Os dois saem do palco. Olhando o relógio, o humilde lavrador sussurra 
de novo à morte sem foice ou manto algo sobre o atraso da mulher, que a 
esta altura já devia estar sentada na platéia. Não entende por que ela ainda 
não chegou, como se já não bastasse o atraso do ensaio, graças à imbecilidade 
do diretor.
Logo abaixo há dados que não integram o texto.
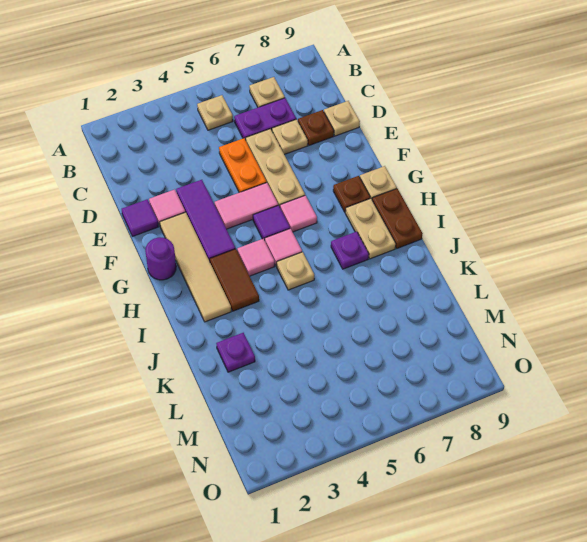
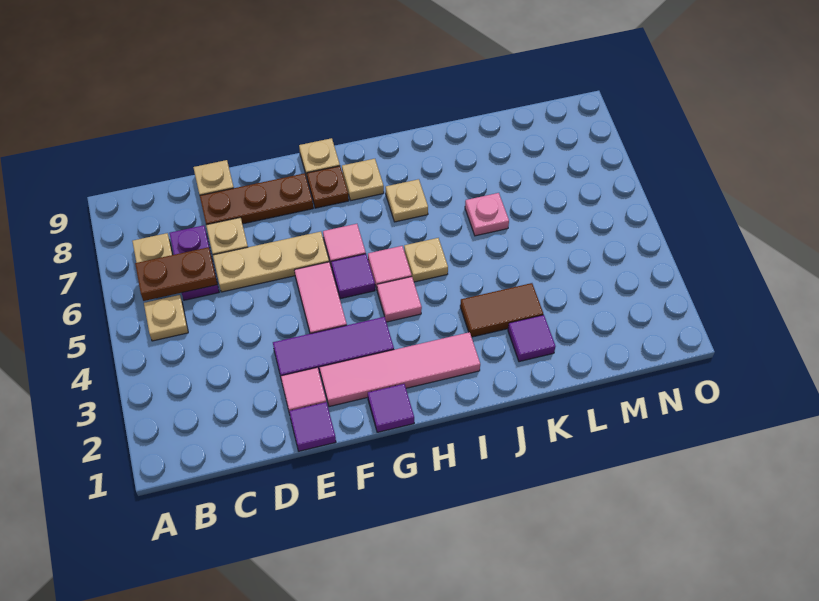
orange plate D5:E5 level 1 -> none
brown plate D8 level 1 -> brown plate D8:F8 level 1
tan tile F2:I2 level 1 -> pink tile F2:I2 level 1
purple round brick G1 level 1 -> purple tile G1 level 1
brown tile H3:I3 level 1 -> brown tile J3:K3 level 1
tan plate H8:I8 level 1 -> tan plate H8 level 1
brown plate H9:I9 level 1 -> brown plate B6:C6 level 2
purple plate I7 level 1 -> tan plate I7 level 1
purple plate K2 level 1 -> purple tile K2 level 1
none -> pink plate K6 level 1

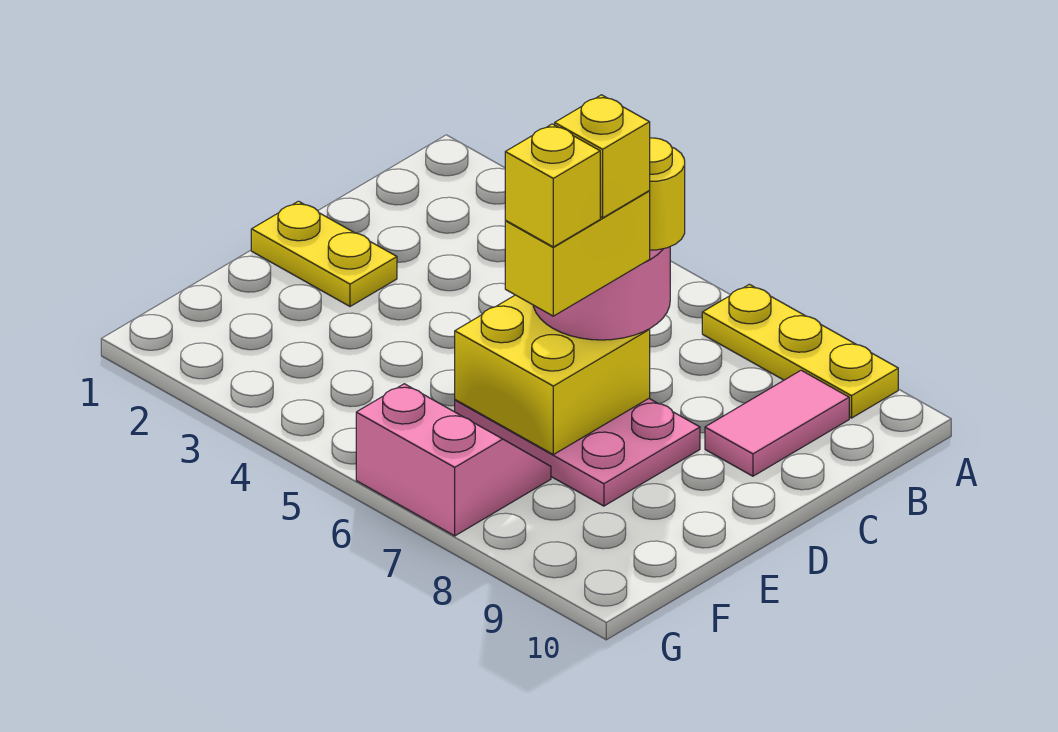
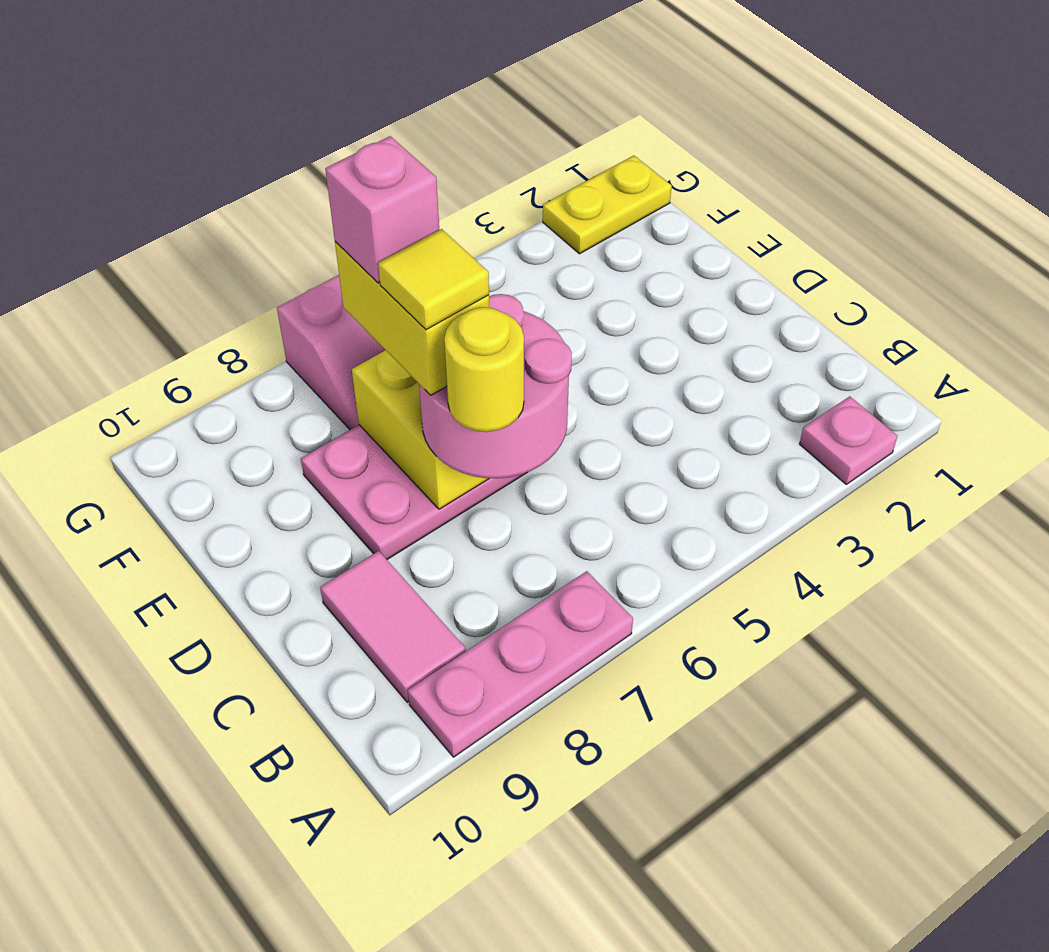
none -> pink plate A2 level 1
yellow plate A7:A9 level 1 -> pink plate A7:A9 level 1
yellow plate D1:D2 level 1 -> yellow plate G1:G2 level 1
yellow brick D7 level 5 -> yellow tile D7 level 5
yellow brick E7 level 5 -> pink brick E7 level 5

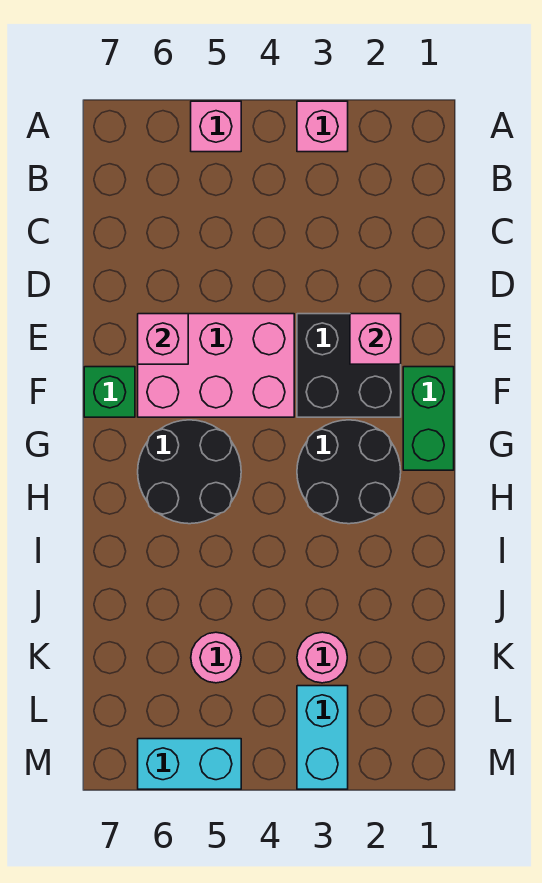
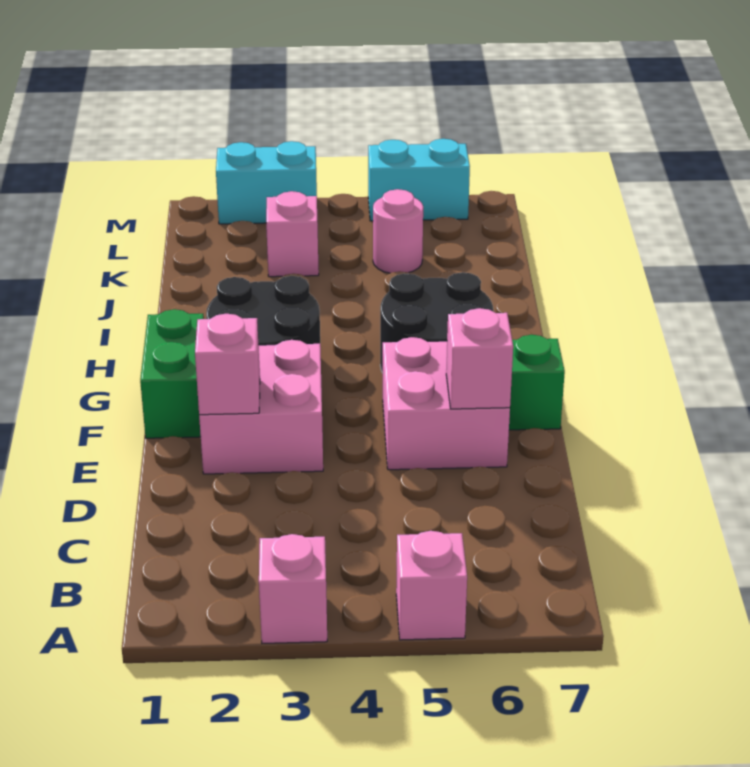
black brick E2:F3 level 1 -> pink brick E2:F3 level 1
pink brick E4:F6 level 1 -> pink brick E5:F6 level 1
pink round brick K3 level 1 -> pink brick K3 level 1
cyan brick L3:M3 level 1 -> cyan brick M2:M3 level 1

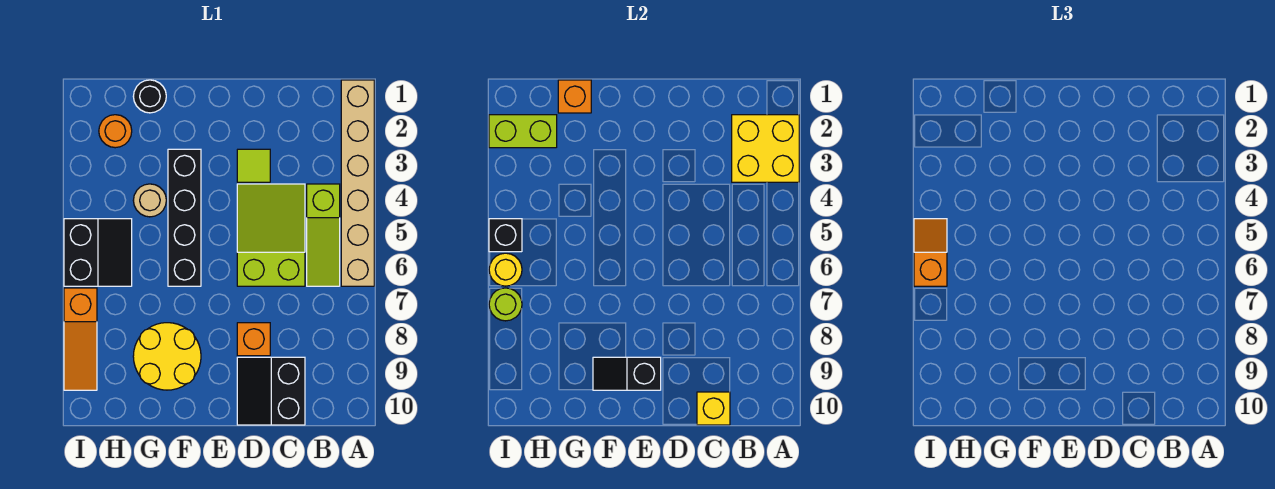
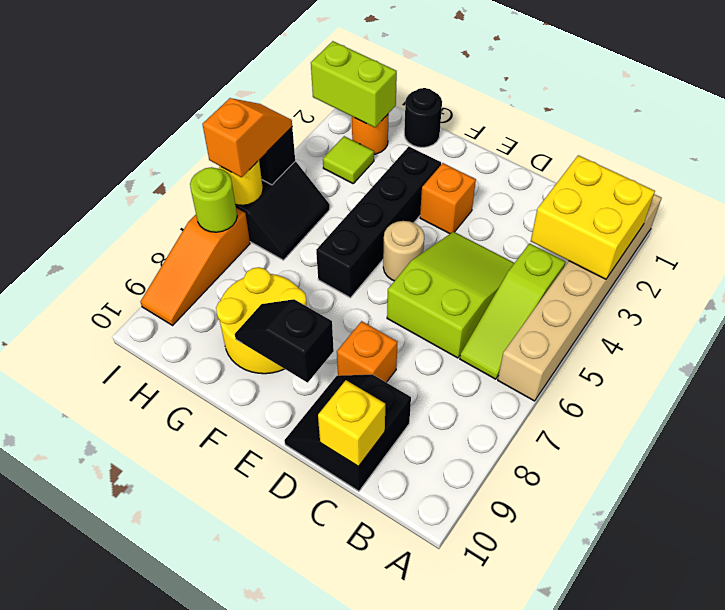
lime tile D3 level 1 -> lime tile H3 level 1
orange brick G1 level 2 -> orange brick E3 level 1
tan round brick G4 level 1 -> tan round brick E5 level 1

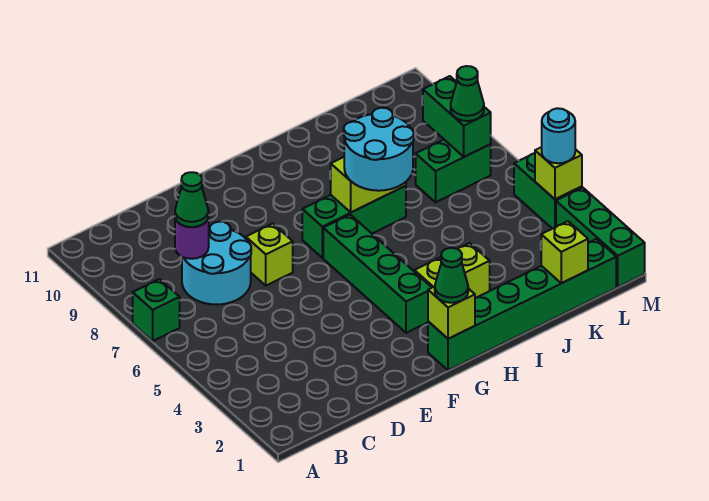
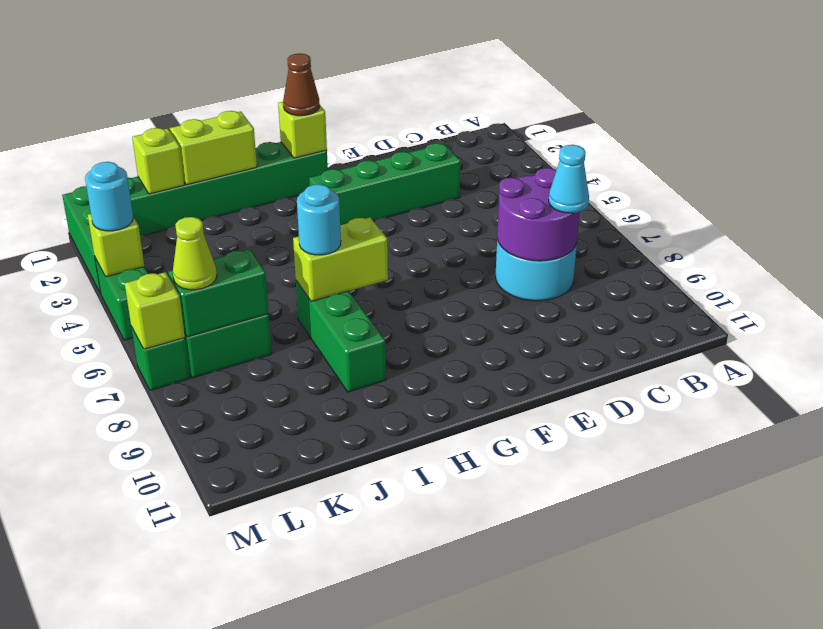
green brick A7 level 1 -> green brick M7 level 1
purple round brick C8 level 2 -> purple round brick C7:D8 level 2
green cone C8 level 3 -> cyan cone C8 level 3
lime brick E7 level 1 -> lime brick M7 level 2
green cone G1 level 3 -> brown cone G1 level 3
green brick G3:G6 level 1 -> green brick D3:G3 level 1
green brick G7:I7 level 1 -> green brick I7:I9 level 1
lime brick H3:I3 level 1 -> lime brick I1:J1 level 2
cyan round brick H6:I7 level 3 -> cyan round brick I7 level 3
green brick L7:L8 level 2 -> green brick K7:L7 level 2
green cone L7 level 3 -> lime cone L7 level 3

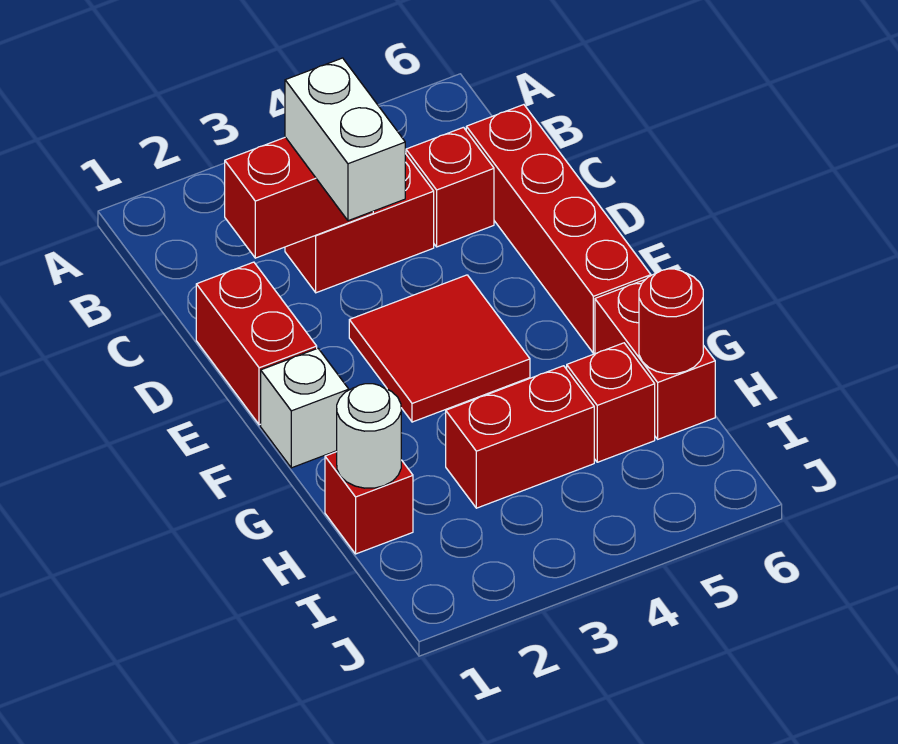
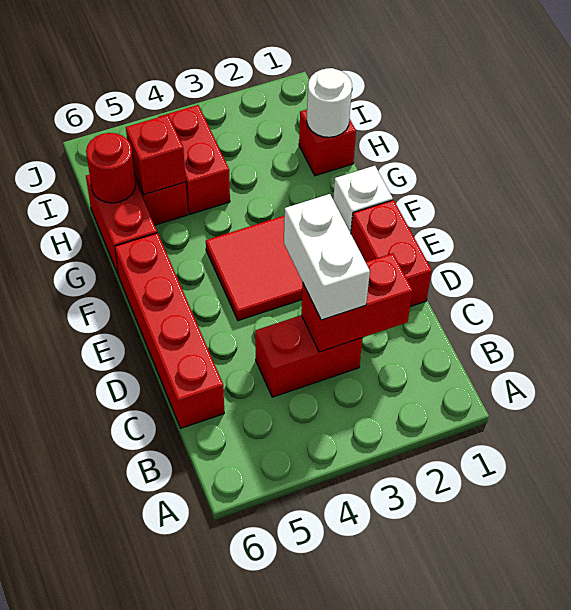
red brick C5 level 1 -> red brick H5 level 2
red brick H3:H4 level 1 -> red brick H4:I4 level 1

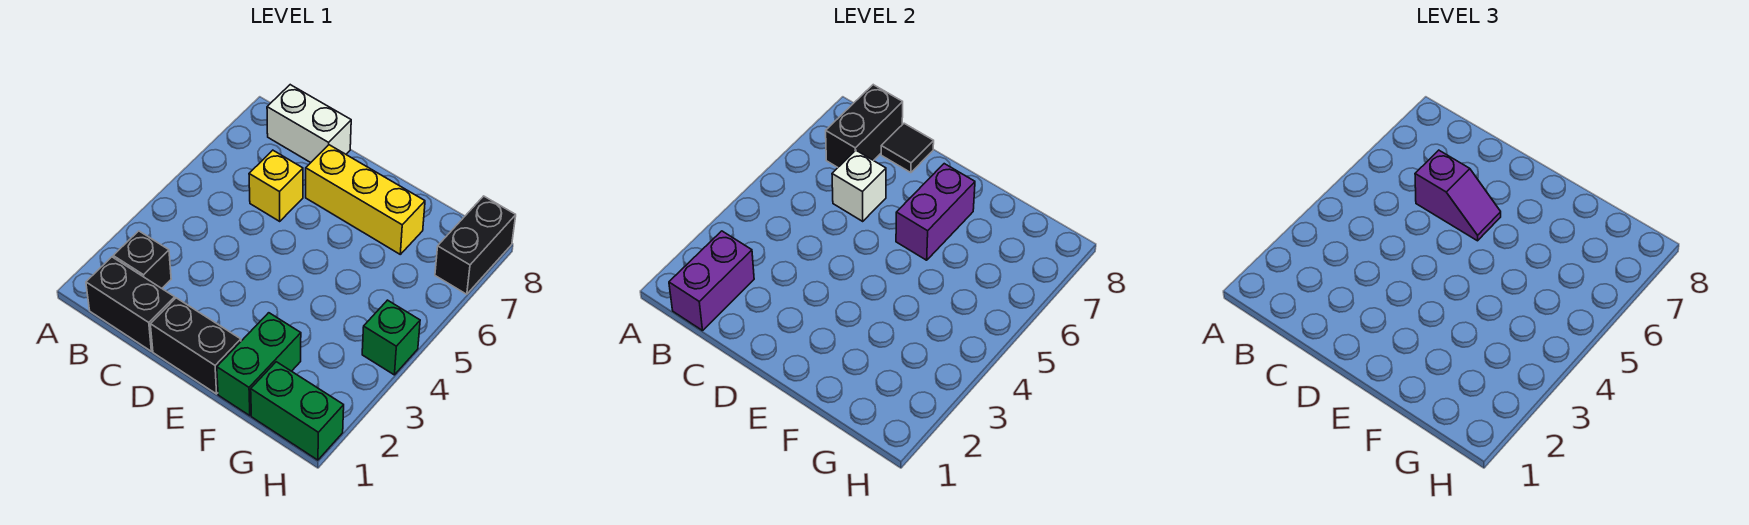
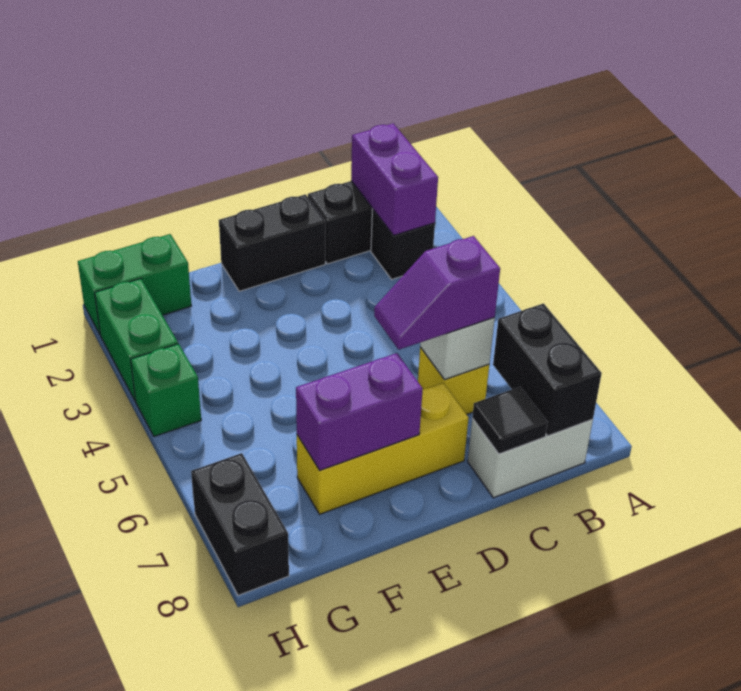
purple brick E6:E7 level 2 -> purple brick E7:F7 level 2
green brick F1:F2 level 1 -> green brick H2:H3 level 1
E enquanto o humilde lavrador sussurra a sua indignação, o 
homem que antes era apenas um vulto já avança pela quinta fila, agora de 
lado, na direção do diretor e de sua assistente, que só o vêem quando já está 
a apenas algumas poltronas deles. Senta-se para se fazer menos notado 
quando a assistente já está com o braço levantado, indicando aos atores que 
podem recomeçar, e enquanto ele lhes revela num murmúrio o que veio 
anunciar sobre o mundo do lado de fora, e que os petrifica, o iluminador no 
mezanino se aproxima num sussurro da conclusão da piada. 
O humilde lavrador de relógio e a morte sem foice ou manto (estão 
apenas ensaiando) entram no palco. O lavrador vira-se para a morte e reinicia 
a sua ladainha com a mesma entonação e o distanciamento que lhe parecem 
mais apropriados. Mas desta vez, para sua surpresa, o diretor não o interrompe, 
porque tem os olhos arregalados e está lívido enquanto o homem, 
antes apenas um vulto, lhe sussurra algo ao ouvido. E ao ver o homem que 
sussurra ao ouvido do diretor, e o olhar deste e de sua assistente, que pela 
primeira vez não o interrompem, mas permanecem a encará-lo com os olhos 
aterrados e arregalados (a assistente com os olhos cheios de lágrimas diante 
da súplica que o lavrador faz à morte) enquanto escutam o que o outro lhes 
diz ao ouvido, curvado na poltrona ao lado, embora a entonação no palco 
tenha sido a mesma e devesse portanto, pela lógica, ser mais uma vez 
interrompida, o próprio ator interrompe a ação e por fim compreende 
aterrorizado e a um só tempo a sinistra coincidência da cena e do momento, 
o que aquele vulto veio anunciar sobre o mundo do lado de fora, com 
buzinas, motores e sirenes; compreende por que a mulher não apareceu e 
afinal o que sente o humilde lavrador; compreende por que o diretor não o 
interrompeu desta vez, porque por fim esteve perfeito na pele do lavrador 
em sua súplica diante da morte; compreende que por um instante encarnou 
de fato o lavrador, que involuntária e inconscientemente, por uma trapaça 
do destino, tornou-se o próprio lavrador pelo que aquele vulto veio anunciar; 
compreende tudo num segundo, antes mesmo de saber dos detalhes do 
acidente que a matou atravessando a rua a duas quadras do teatro, diante dos 
olhos arregalados do diretor e da assistente, sob as gargalhadas incontidas 
do 
iluminador e do técnico no mezanino, chegando ao fim da piada.